SUPPLIED PASSAGE:
▶

Use the threshold slider for filtering.

In [None]:
def variance(threshold = 0.1):
    rows = []
    for metric in targetMetrics:
        for name, group in df.where(df['key'] == metric).groupby(experimentParams):
            row = {}
            for index, param in enumerate(experimentParams):
                row[param] = name[index]
            
            row['metric'] = metric
            row['min'] = group['value'].min()
            row['max'] = group['value'].max()
            row['span'] = row['max'] - row['min']
            row['std'] = group['value'].std()
            row['mean'] = group['value'].mean()
            row['cov'] = row['std'] / row['mean']
            
            rows.append(row)

    vdf = pd.DataFrame(rows, columns=experimentParams + ['metric', 'min', 'mean', 'max', 'span', 'std', 'cov'])
    return vdf[vdf['cov'] >= threshold]

#
# Uncomment to use
#
#interact(variance, threshold=(0, 1, 0.01))

# Time Series

In [None]:
from collections import defaultdict

def timeAggregater(data, scale):
    data = data.sort("offset")

◀

Collected data:
▶

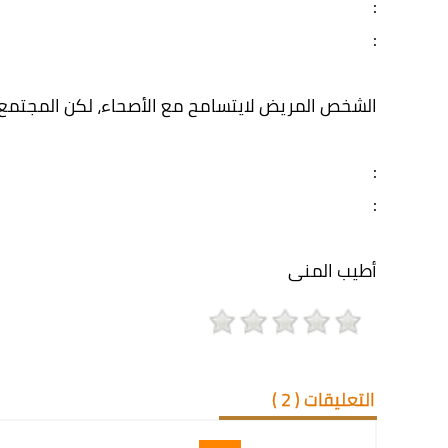
:
:
الشخص المريض لايتسامح مع الأصحاء، لكن المجتمع
:
:
أطيب المنى
التعليقات (
2
)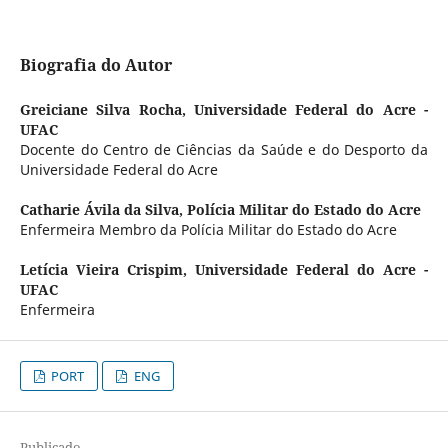
Biografia do Autor
Greiciane Silva Rocha,
Universidade Federal do Acre -
UFAC
Docente do Centro de Ciências da Saúde e do Desporto da
Universidade Federal do Acre
Catharie Ávila da Silva,
Polícia Militar do Estado do Acre
Enfermeira Membro da Polícia Militar do Estado do Acre
Letícia Vieira Crispim,
Universidade Federal do Acre -
UFAC
Enfermeira
PORT
ENG
Publicado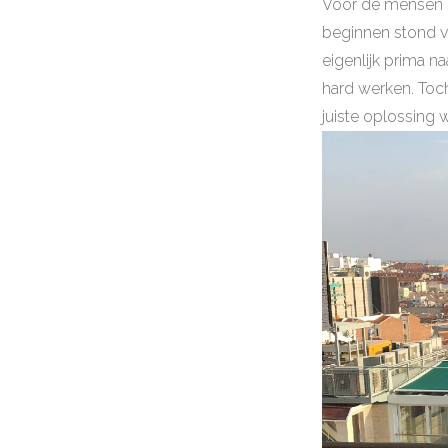
Voor de mensen di
beginnen stond v
eigenlijk prima n
hard werken. Toch
juiste oplossing w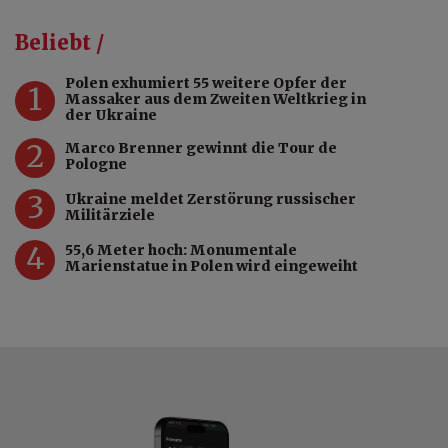
Beliebt /
Polen exhumiert 55 weitere Opfer der
1
Massaker aus dem Zweiten Weltkrieg in
der Ukraine
2
Marco Brenner gewinnt die Tour de
Pologne
3
Ukraine meldet Zerstörung russischer
Militärziele
4
55,6 Meter hoch: Monumentale
Marienstatue in Polen wird eingeweiht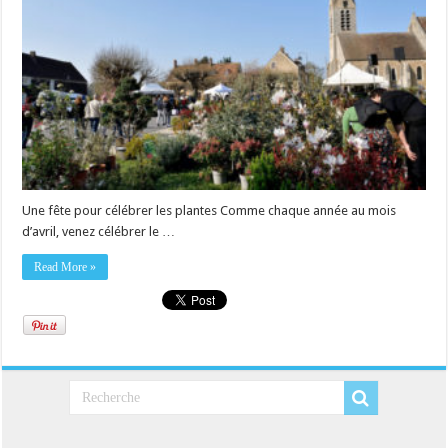
Une fête pour célébrer les plantes Comme chaque année au mois
d’avril, venez célébrer le …
Read More »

◀

WHAT TO WORK ON:
a - Summarize the notebook excerpt in two sentences.
b - In the notebook excerpt, how is the 'cov' value computed?
c - Please write a continuation of the notebook excerpt, starting right after its last line.
None of the collected data relates to the notebook excerpt.

ANSWERS PROVIDED:
a - The variance function groups the values of each target metric by the experiment parameters, records the min, max, span, standard deviation, mean and coefficient of variation for each group, and returns only the rows whose coefficient of variation meets a threshold, 0.1 by default. A commented-out line would attach a threshold slider, and a Time Series section follows, beginning a timeAggregater function that sorts data by "offset".

b - It is the standard deviation divided by the mean.

c -
    lastValueForExperimentDict = {key: 0 for key in data["simInstanceId"].unique().tolist()}
    lastOffset = data["offset"].min()
    timeList = []
    valueList = []
    stdList = []

    for row in data.iterrows():
        simInstanceId = row[1]["simInstanceId"]
        offset = row[1]["offset"]
        value = scale(row[1]["value"])

        if lastOffset != offset:
            timeList.append(lastOffset)
            valueList.append(np.mean(lastValueForExperimentDict.values()))
            stdList.append(np.std(lastValueForExperimentDict.values()))

        lastOffset = offset
        lastValueForExperimentDict[simInstanceId] = value
    return (timeList, valueList, stdList)

def timeplot(groupBy, target, filters, pipe=False, callback=None, scaleX=lambda x: x):
    df1 = df[df['key'] == target]
    for paramName, enabledValues in filters.items():
        df1 = df1[df1[paramName].isin(enabledValues)]
   
    param = "param"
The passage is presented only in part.